The need to apply individual exposure estimates to air pollutants to large study populations has motivated the use of GIS in which geographic data are combined with concentration measurements to estimate exposures for subjects of large populations.^6,7 In the original methodological study reported by Brauer and colleagues,⁸ and described here by Heinrich et al, 40 measurement sites within each of the two study areas provided annual average pollutant concentrations. Regression models predicting these concentrations were developed on the basis of population density and traffic intensity within buffer zones up to 1000 metres. The variability explained from the regression models using the 40 sites were 73% and 56% for PM_2.5, respectively for the two locations, and 81% and 67%, for filter absorbance (a marker of diesel exhaust).⁸ Air pollutant concentrations at the home address of the study subjects were estimated from these models. The performances of the models were good enough to render the method very attractive for exposure assessment. However, it is also evident that the “predicted exposure” for any individual subject in the study is affected by error and cannot be considered “the gold standard”. Moreover, as the authors are well aware, GIS data cannot account for local scale differences when the grid size available is large because traffic related air pollutants exhibit substantial variability at distances of 50 m or less from major roads. Finally, exposures to some primary pollutants emitted from vehicular traffic may be overlooked with this method.

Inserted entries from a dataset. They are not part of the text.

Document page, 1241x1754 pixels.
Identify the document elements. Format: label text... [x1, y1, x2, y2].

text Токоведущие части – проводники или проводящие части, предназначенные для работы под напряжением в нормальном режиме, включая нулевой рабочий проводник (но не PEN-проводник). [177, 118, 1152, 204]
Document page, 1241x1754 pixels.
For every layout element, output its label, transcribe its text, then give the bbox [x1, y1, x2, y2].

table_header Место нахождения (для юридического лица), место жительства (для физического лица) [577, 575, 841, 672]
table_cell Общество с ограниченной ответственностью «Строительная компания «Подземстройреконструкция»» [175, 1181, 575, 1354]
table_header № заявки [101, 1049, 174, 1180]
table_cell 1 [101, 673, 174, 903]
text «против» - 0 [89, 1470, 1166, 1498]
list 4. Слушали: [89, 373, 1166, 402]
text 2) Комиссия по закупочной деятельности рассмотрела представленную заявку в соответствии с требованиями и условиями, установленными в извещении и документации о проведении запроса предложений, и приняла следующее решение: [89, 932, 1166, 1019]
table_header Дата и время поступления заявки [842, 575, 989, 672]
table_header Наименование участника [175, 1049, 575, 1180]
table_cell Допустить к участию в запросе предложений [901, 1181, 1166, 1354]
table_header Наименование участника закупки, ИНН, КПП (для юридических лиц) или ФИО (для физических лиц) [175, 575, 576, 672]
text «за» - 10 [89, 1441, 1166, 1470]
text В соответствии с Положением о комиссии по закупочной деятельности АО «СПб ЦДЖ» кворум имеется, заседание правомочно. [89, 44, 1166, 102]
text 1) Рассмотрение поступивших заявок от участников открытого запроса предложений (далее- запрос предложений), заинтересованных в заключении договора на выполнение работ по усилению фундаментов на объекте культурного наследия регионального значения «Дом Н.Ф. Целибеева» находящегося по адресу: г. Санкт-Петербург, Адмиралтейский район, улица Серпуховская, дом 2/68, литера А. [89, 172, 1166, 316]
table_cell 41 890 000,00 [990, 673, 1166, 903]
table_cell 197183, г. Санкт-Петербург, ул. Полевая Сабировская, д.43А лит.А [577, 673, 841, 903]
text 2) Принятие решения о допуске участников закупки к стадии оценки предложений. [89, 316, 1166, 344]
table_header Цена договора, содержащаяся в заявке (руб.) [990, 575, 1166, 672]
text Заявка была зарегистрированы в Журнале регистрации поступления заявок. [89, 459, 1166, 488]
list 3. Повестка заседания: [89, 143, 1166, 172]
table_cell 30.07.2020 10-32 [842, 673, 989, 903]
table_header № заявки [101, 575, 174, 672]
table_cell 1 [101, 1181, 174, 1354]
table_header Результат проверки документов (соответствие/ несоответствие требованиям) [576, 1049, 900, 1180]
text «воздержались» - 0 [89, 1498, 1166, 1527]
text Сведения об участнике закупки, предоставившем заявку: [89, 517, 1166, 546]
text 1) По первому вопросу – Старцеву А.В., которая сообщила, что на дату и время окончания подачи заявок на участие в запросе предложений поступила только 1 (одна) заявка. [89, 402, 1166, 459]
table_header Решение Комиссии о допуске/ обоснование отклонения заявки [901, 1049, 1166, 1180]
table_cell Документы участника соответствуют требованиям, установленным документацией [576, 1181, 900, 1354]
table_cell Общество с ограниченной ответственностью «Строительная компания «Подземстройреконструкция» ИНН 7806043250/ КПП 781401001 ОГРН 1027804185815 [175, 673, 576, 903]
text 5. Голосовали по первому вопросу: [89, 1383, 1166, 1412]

The past debate over exposure assessment in occupational epidemiology has some analogies.⁹ Work histories and job titles are of limited value in many instances and it may be difficult to obtain unbiased and valid estimation of occupational exposures in large studies relying on questionnaires. Alternative methods have been proposed, such as job exposure matrices (JEMs) and expert assessment. In particular, JEMs have been developed to study cancer, asthma, and, more recently, ergonomic problems. Although there is a large variability in validity and reliability estimates, it seems that self report tends to be a more sensitive method, whereas JEM seems to be more specific. Industrial hygienists, chemists, or engineers may be employed to estimate exposures of workers, with better performance than simple self report. However, there is a tendency towards integrating the methods available. In particular, self report can provide important information for expert judgement. With more complex and integrated exposure assessments a higher degree of reliability is obtained.

In conclusion, the results presented by Heinrich et al are very welcome, although they are not surprising, given the inherent limitations of the compared methods. Since no single method can be considered the “gold standard”, it is clear that there is still room for further development in exposure assessment to air pollutants, possibly by integrating the information available from different sources, including the subjects under study. Such development will lead to more sophisticated approaches but perhaps, as in the occupational setting,¹³ to indications that simple indicators may be sufficient to obtain a valid study.